Los que creemos que la modernidad es una enfermedad contagiosa, pocas veces nos detenemos a glosar sus bendiciones. Hemos gastado muchas líneas volando los cimientos de las redes sociales, la mensajería instantánea o las aplicaciones para ligar. Probablemente sea tinta bien invertida. Sin embargo, hay algo ahí, no sé si sano o insano, que suena bien: la posibilidad de mantener el afecto, de seguir fogonazos de vidas lejanas, de pararnos a contemplar desde el sofá al viejo amigo, al amor imposible, a la familia lejana, al antiguo jefe.
Abrimos una ventana a sus vidas, encajamos piezas, sospechamos felicidades en los ojos sinceros, y atisbamos tribulaciones en las sonrisas que sabemos falsas. Entonces los pensamos un instante, los incorporamos a nuestro ahora y, aunque no digamos nada, los guardamos un momento en el corazón, y allí quizá sólo sea necesario rascar un poco para que afloren los recuerdos de un tiempo en que compartimos algo frente a frente.
Ésa es la parte bonita del cuento. La parte peligrosa es que recorremos el camino del afecto de ayer en una sola dirección. Las fotografías no ven, los videos no escuchan, las publicaciones no pueden mirarnos a los ojos. A menudo sentimos lo que otros no pueden percibir. De modo que creamos vínculos sobre viejos afectos que ya no son mutuos, que son casi anónimos; nos enredamos en las vidas actuales de antiguos amigos y amores como si nos quedáramos prendados de una actriz de Hollywood. Es el espejismo del afecto digital. Tan sólo una ilusión óptica.
Con todo, pasear algunas redes es como dar un garbeo por las arterias sentimentales de una vida. Las personas que fueron importantes, los lugares que nos acogieron y sus gentes y sus bares, los vínculos que nos unieron en antiguos trabajos, las manos que estrechábamos a diario en la misma ciudad y que ahora vemos recorriendo mundos exóticos, las chicas que algún día nos gustaron y que hoy presentan graciosos bebés en sociedad digital, y los anónimos, toda esa gente a la que ya no recordamos qué nos unió ni cuándo ni por qué. De tanto en tanto, el diminuto icono del corazón envía una palmada en la espalda, un par de besos, un pensamiento sin desconectar los cables. Y a veces el recuerdo es mutuo, y terminas intercambiando mensajes privados con quien una vez, veinte o más años atrás, fue importante en tu vida, y tu en la suya.

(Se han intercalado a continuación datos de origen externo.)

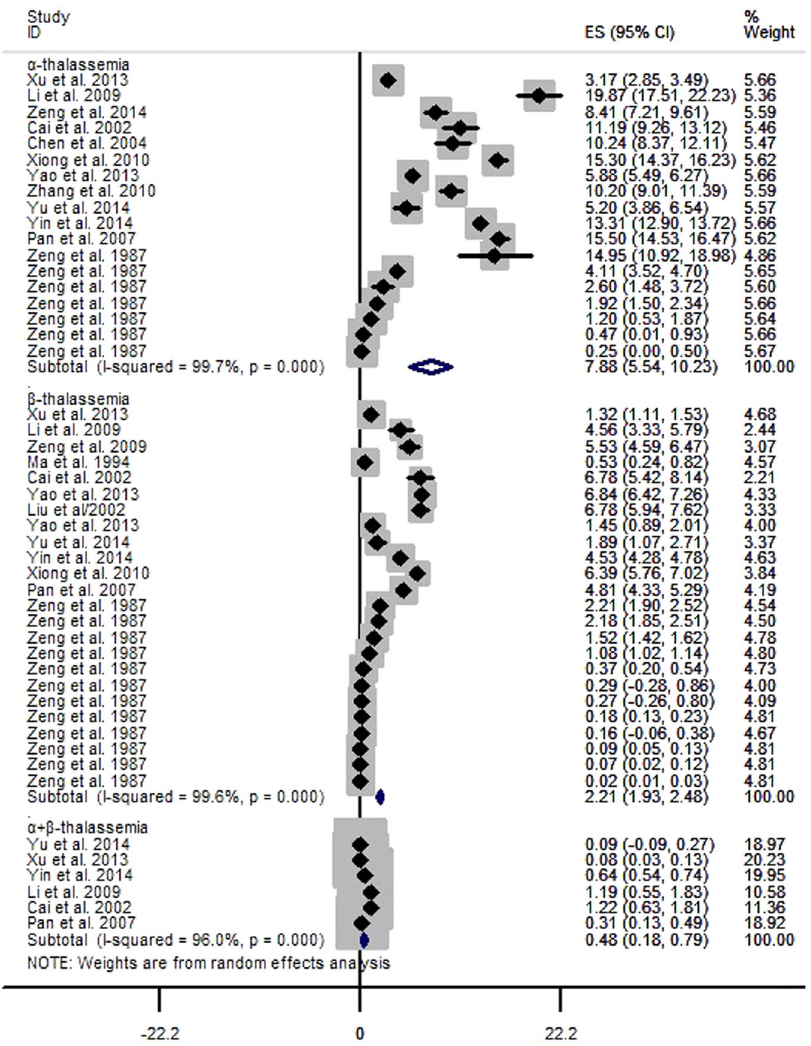
Figure 2. The pooled prevalence of thalassemia in mainland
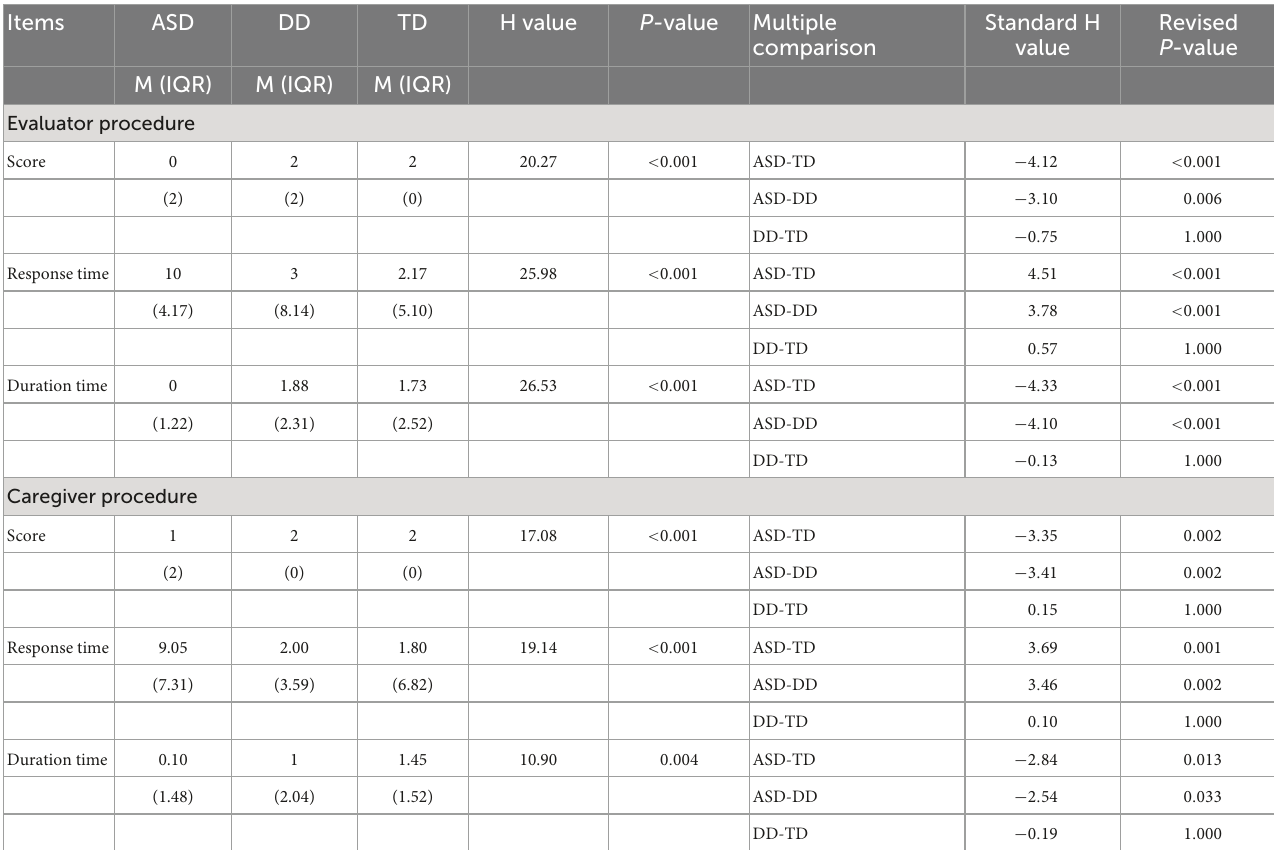
TABLE 2 Computer-rated results of RTN among toddlers with ASD, DD, and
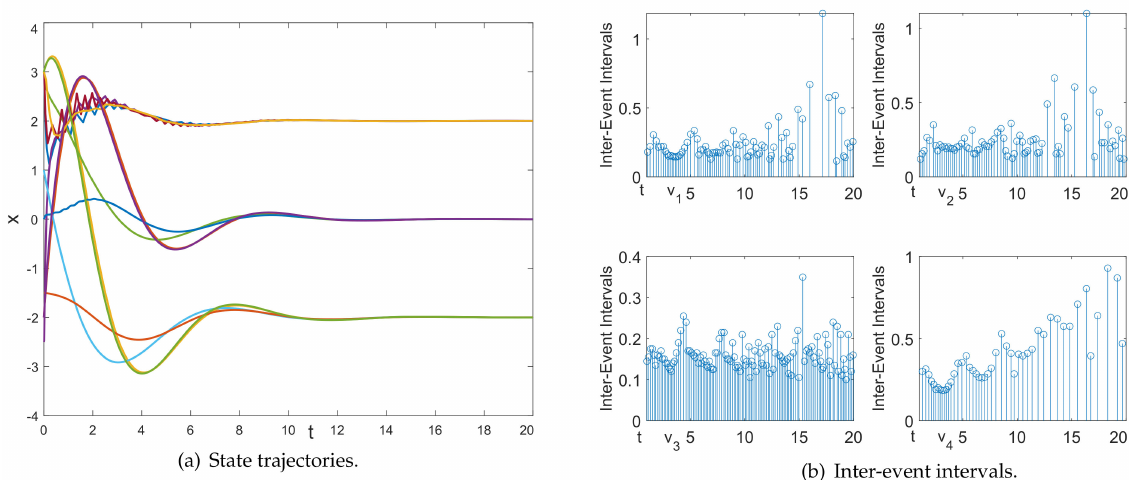
Figure 3. Integral–type edge-event-triggered policy in (5).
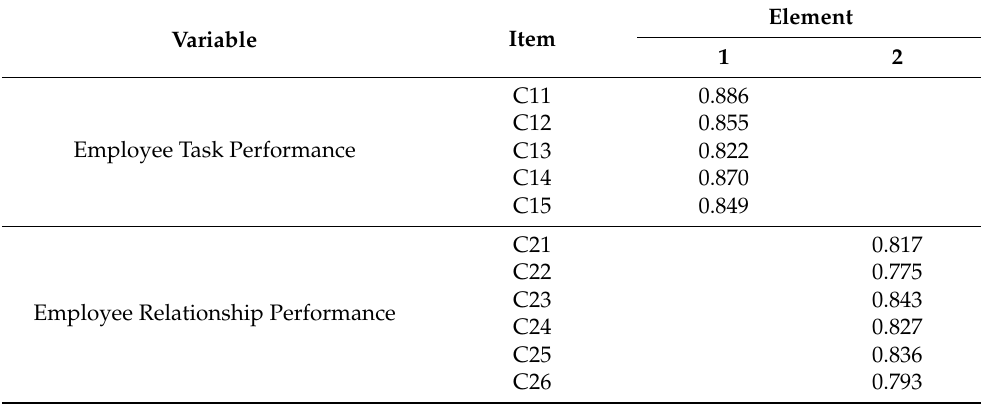
Table A6. Rotated Composition Matrix of Employee Work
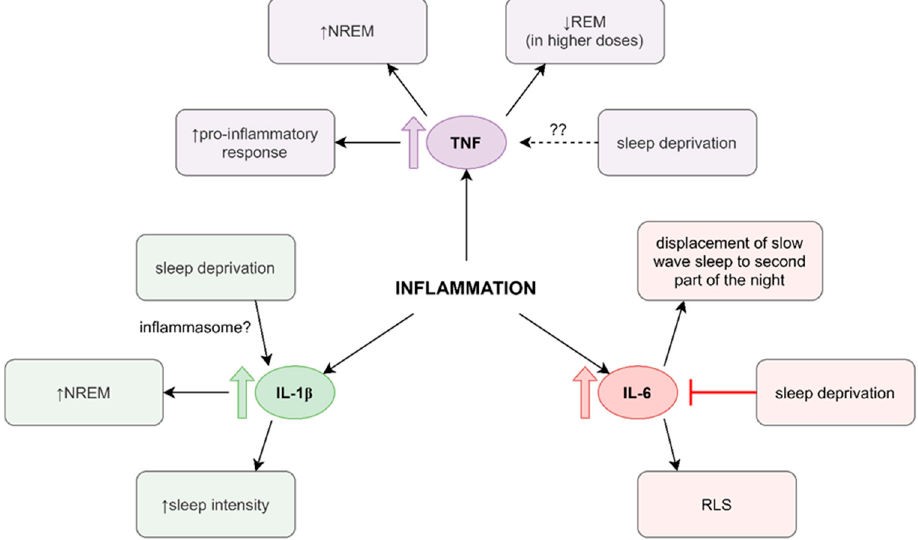
Figure 1. Sleep and inflammation. Notes: Inflammation is associated with relatively high levels of interleukin (IL) 6, IL-1 β , and tumor necrosis factor (TNF). IL-6 might promote slow-wave sleep in the second half of the night while suppressing it in the first half. It might also contribute to restless leg syndrome (RLS) through stimulation of hepcidin production, which can cause iron deficiency. Sleep deprivation (SD) early in the night might cause relatively low IL-6 levels and change its pattern of secretion. IL-1 β might improve non-rapid eye movement sleep (NREM) length and sleep intensity. Its levels increase after SD, suggesting the influence of SD on inflammasome, a potentially interesting subject for future studies. TNF stimulates immune response through suppression of Treg lymphocytes, recruitment of the immune cells, etc. It appears to promote NREM while suppressing REM. Studies’ results on the influence of SD on TNF levels are unequivocal.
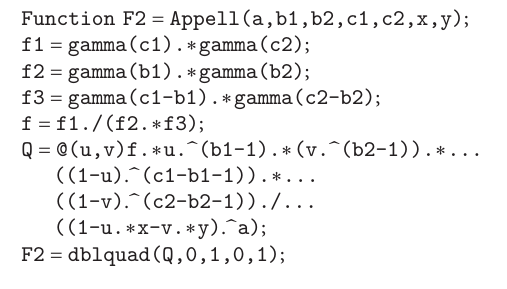
Algorithm 1: MATLAB Program for evaluating 𝐹 2 (⋅) .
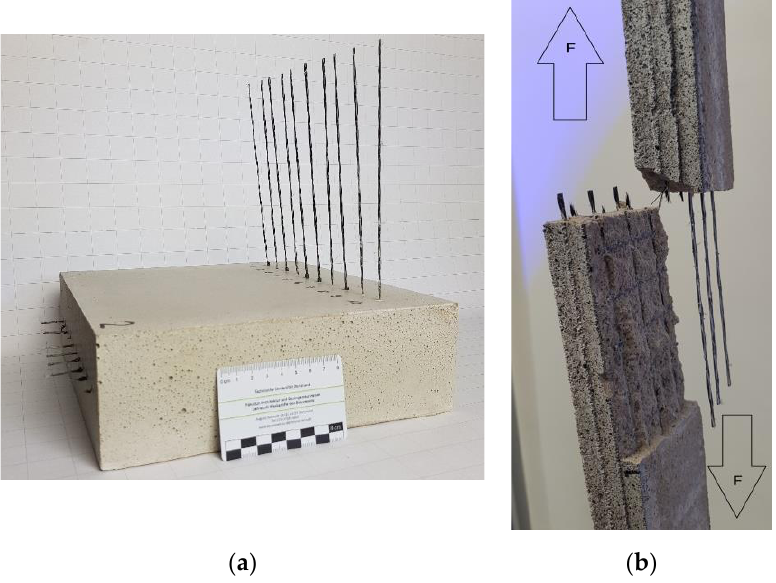
Figure 6. ( a ) A bent-strand tensile test specimen, ( b ) a sample with the textile overlapping after the central tension test (© Jan Überschär).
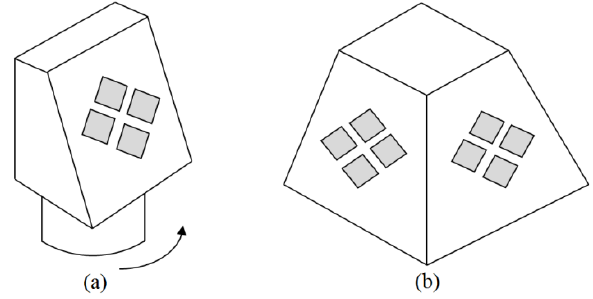
Figure 7. Scanning alternatives. ( a ) Rotational basis. ( b ) Pyramidal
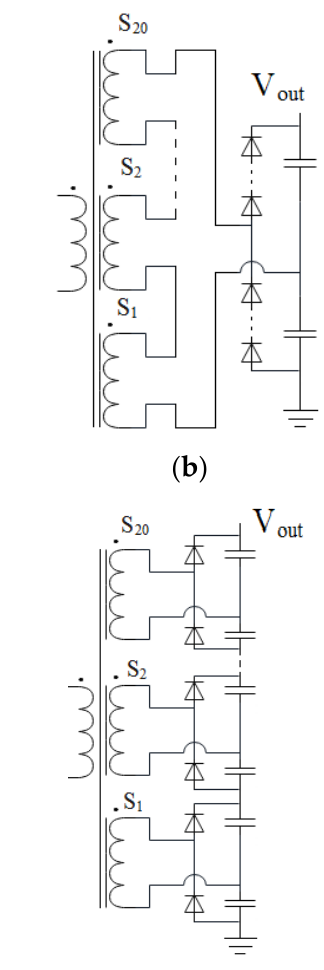
Table 1. Transformer prototype parameters.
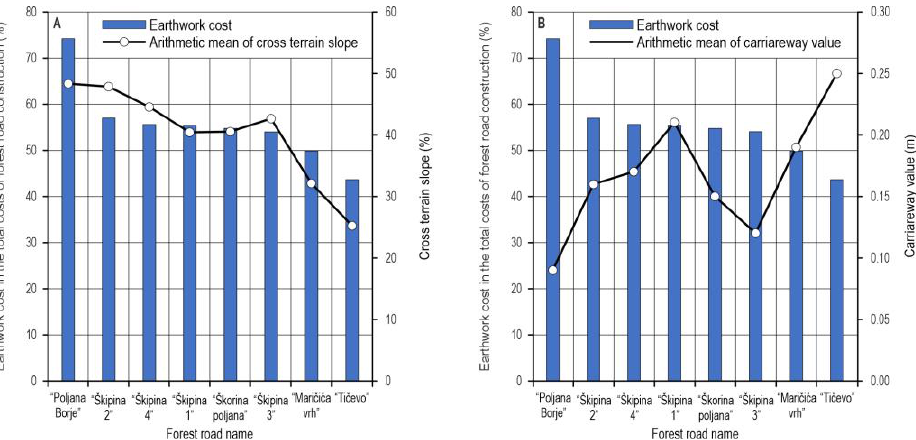
Figure 9. The influence of the cross terrain slope ( A ) and the carriageway value ( B ) on the share of earthwork costs in the total costs of the forest road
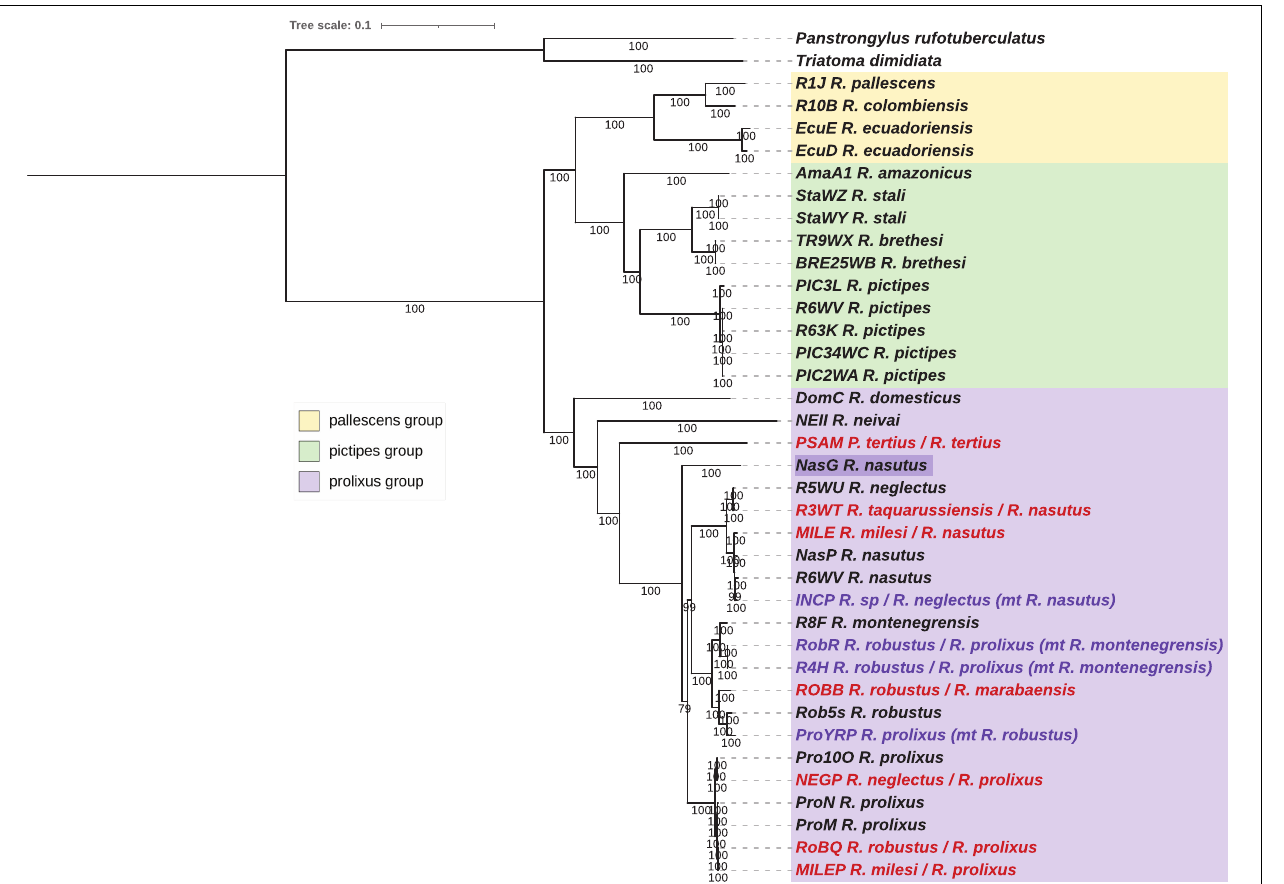
FIGURE 2 | Phylogenetic inferences for the concatenated mitochondrial (mtG) dataset for Rhodnius species using Bayesian Inference (BI) method. Statistical supports (specify Bayesian posterior probabilities in percent) are indicated on the branches. T. dimidiata and P. rufotuberculatus are used as outgroups. Introgressed species inferred from the nuclear phylogeny (see Figure 6 ) are indicated in purple, misidentified species in red, and species with incongruent position are highlighted in dark purple.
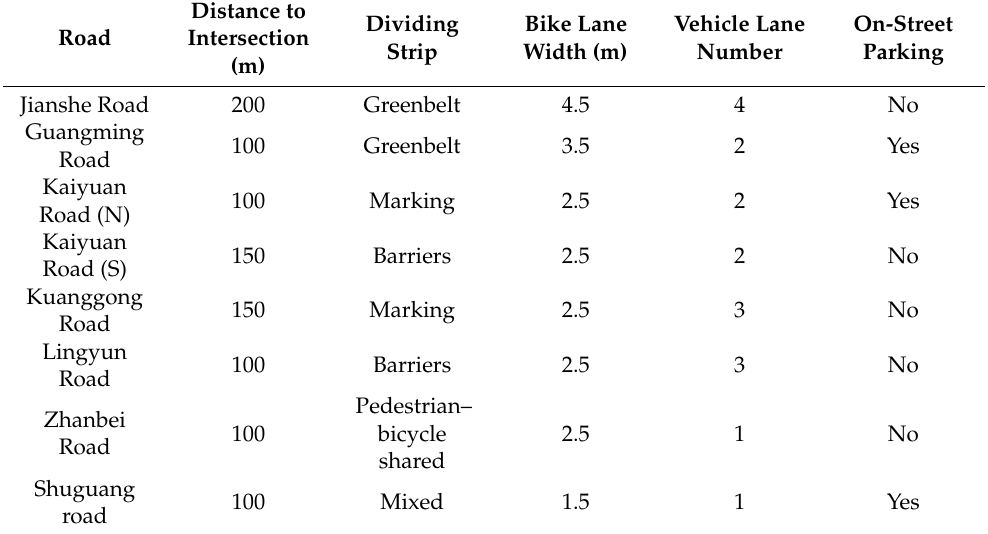
Table 1. Road geometry at field data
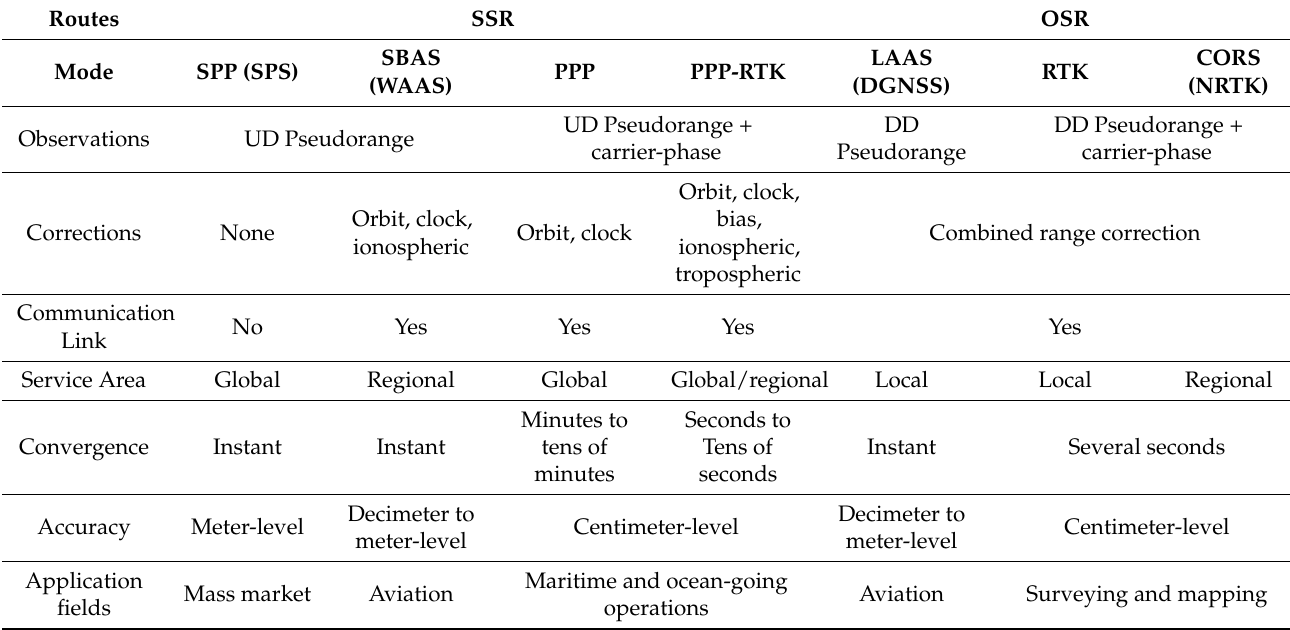
Table 1. Comparison of most widespread GNSS positioning technologies based on SSR and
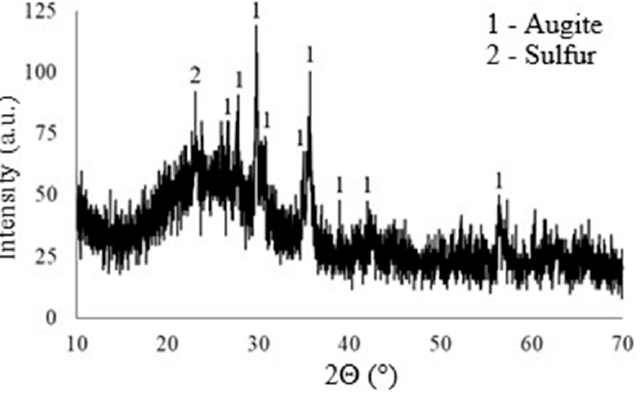
Figure 6. X-ray diffraction patterns of residue after leaching by 28% hydrochloric acid. The residue after hydrochloric acid leaching was dissolved in 4N NaOH solution, then diluted in CCl 4 to remove sulfur and boiled in concentrated hydrochloric acid. The reduction in the residue after decomposition of sample 774 was 68%, and the total de- crease from the initial slag sample was 87%. The residue reduction after decomposition of sample 813 was 44%, and the total decrease from the original slag sample was 65%. Thus, the insoluble part of the slag is about 13% in sample 774 and 35% in sample 813. According to X-ray phase analysis, the basis of the residue after additional treatment is hard-soluble mineral augite (Ca,Mg,Fe,Al)(Si,Al) 2 O (Figure 7). Residue composition, wt.%: 21.7–26.0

Sigo sin saber si todo esto es sano o contribuye a la locura general en que vivimos inmersos. Pero hay algo bello en la posibilidad de acercarnos a un lugar, como si fuera el ojo en una misteriosa cerradura, en donde los nuestros, o los que un día fueron los nuestros, van pasando por la vida, por sus lugares, por sus trabajos, por sus éxitos y fracasos, y leemos en los surcos de la frente, en las canas que pueblan barbas, en los kilos de más o de menos, y en el largo o corto de las faldas, cómo les va la vida. Nos alegramos. Los recordamos. Y, si la ocasión lo requiere, deslizamos una oración por ellos. Nada de esto pudieron hacerlo nuestros antepasados que vivieron condenados a la más estricta inmediatez afectiva o a la salud de la memoria reverdecida por el recuerdo. Algo tenía que estar bien en la era digital.